Ayesha Hameed, Fire Fences and Flight, 2007

Monitor Reruns

Nurjahan Akhlaq, Ayesha Hameed, P. Mansaram, Vivek Shraya, The Torontonians

A Space Main Gallery

March 28 – May 3, 2014

Curated by: Shai Heredia

Copresented by: Images Festival, SAVAC

Curator Talk with Shai Heredia & Srimoyee Mitra: Friday April 11, 3 - 4 PM


A Space Gallery is proud to partner with SAVAC (South Asian Visual Arts Centre) and the Images Festival to present Monitor Reruns. The exhibition brings together five Canadian artists whose works represent the last decade of Monitor and engage with themes ranging from personal narratives of trauma to accounts of colonial history, migration and queerness. Monitor Reruns looks to the past to reinterpret the politics, histories and identities that continue to shape the South Asian diaspora and subcontinent.

Related Events:

Monitor 10: New South Asian Short Film + Video takes place on April 24th, 2014, 7 – 9 PM. Jackman Hall, 317 Dundas St. West, Toronto. http://www.savac.net/

The 27th annual Images Festival will take place in Toronto from April 10-19, 2014. http://www.imagesfestival.com

Biographies

Nurjahan Akhlaq is an artist and filmmaker based in Toronto, Canada. Her films have screened at festivals internationally and have won numerous awards. She has a BFA in Filmmaking from Concordia University, Montreal and an MFA from Goldsmiths College, London.

Ayesha Hameed is an artist and writer who is a Lecturer and Joint Programme Leader in Fine Art and History of Art in the Department of Visual Cultures at Goldsmiths, University of London. Her practice includes performance, video and text, and examines borders, migration and detention. Her essays have been published in Photoworks (2011), Place: Location and Belonging in New Media Contexts (2008), The Sarai Reader (2013), and Tate ETC (2010).

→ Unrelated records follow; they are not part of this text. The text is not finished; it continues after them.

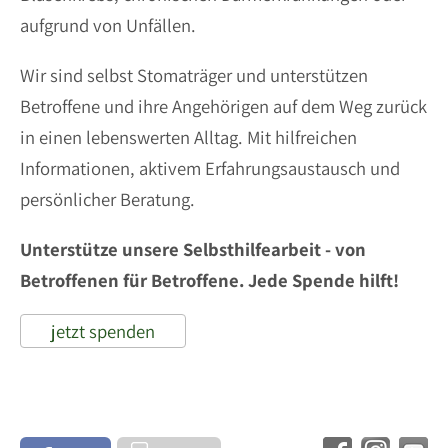
aufgrund von Unfällen.
Wir sind selbst Stomaträger und unterstützen
Betroffene und ihre Angehörigen auf dem Weg zurück
in einen lebenswerten Alltag. Mit hilfreichen
Informationen, aktivem Erfahrungsaustausch und
persönlicher Beratung.
Unterstütze unsere Selbsthilfearbeit - von
Betroffenen für Betroffene. Jede Spende hilft!
jetzt spenden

P. Mansaram completed his studies at the State Academy of Fine Arts in Amsterdam in 1964, and has exhibited internationally ever since. He has worked extensively with Marshall McLuhan over the course of two decades, championing digital film and the photographic image, in addition to his collage work. His work is housed in the collections of the Royal Ontario Museum, Toronto, the National Gallery of Modern Art, New Dehli and the Art Gallery of Hamilton.

Vivek Shraya is a Toronto-based multidisciplinary artist working in music, performance, literature and film. His most recent film, What I LOVE about being QUEER, has expanded to include an online project and book with contributions from around the world. God Loves Hair, Vivek’s first collection of short stories, was a 2011 Lambda Literary Award finalist, won the Applied Arts Award for Illustration in 2010, and is currently being used as a textbook at several post-secondary institutions.

The Torontonians are a Parkdale-based art collective, working in collaboration with research-art atelier Mammalian Diving Reflex. They create performances, give lectures, make videos, dance on the street, hassle drunk guys, take photographs, check cell phones, sing songs, play cellos, draw bunnies, take the TTC, ride BMX and do volunteer hours.

Shai Heredia is a filmmaker and curator of film art. She founded Experimenta –
the international festival for experimental cinema in India – in 2003 in Mumbai. Over the years, she has rapidly developed the festival into a significant international forum for artists’ film and video. Shai has also curated experimental film programmes for various film festivals. Shai holds an MA in documentary film from Goldsmiths College, London. She is currently a Programme Executive at the India Foundation for the Arts, Bangalore.